Towards legality
When the multistakeholder dialogue began, lumber traders and others in the domestic timber market formed a union called DOLTA, the Domestic Lumber Trade Association. DOLTA engaged with the VPA process and the multistakeholder dialogue on chainsaw milling to press for reforms that would decriminalise its members.
Today the union is 25,000-strong. It advocates for widespread adoption of the proposal that emerged from the multistakeholder dialogue, and builds the capacity of its members to benefit from the proposed changes. The multistakeholder dialogue’s proposal has the backing of Ghana’s Ministry of Lands and Natural Resources and influenced the development of Ghana’s revised Forest and Wildlife Policy of 2012.
James Parker, who leads the project in Ghana for Tropenbos International, urges the government to go further and implement the policy proposal and action plan.

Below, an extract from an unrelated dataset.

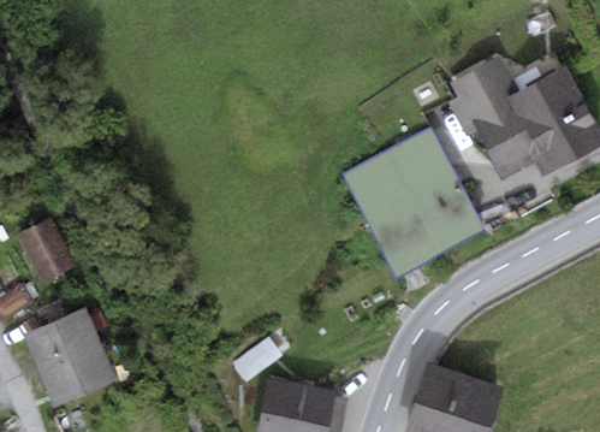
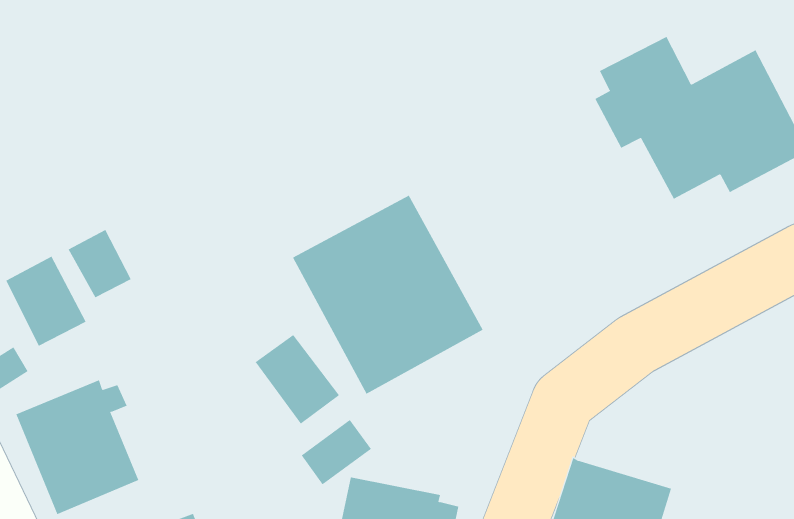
building: [344,129,483,274] -> [292,195,483,394]
building: none -> [68,229,132,298]
building: none -> [255,334,340,425]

This, he says, could help Ghana meet the terms of the VPA for domestic markets and secure tens of millions of euros in taxes and fees to reinvest in the forestry sector.
The project demonstrates the potential of VPA processes to identify and develop innovative policy options, although whether or not artisanal milling will solve illegality remains to be seen. So far, as part of its efforts to implement the project’s recommendations, Ghana has developed a public procurement policy. This requires timber products for government projects to be sourced from certified legal sources on the domestic market. It should create new incentives for former chainsaw loggers to put down their chainsaws and join the legal market.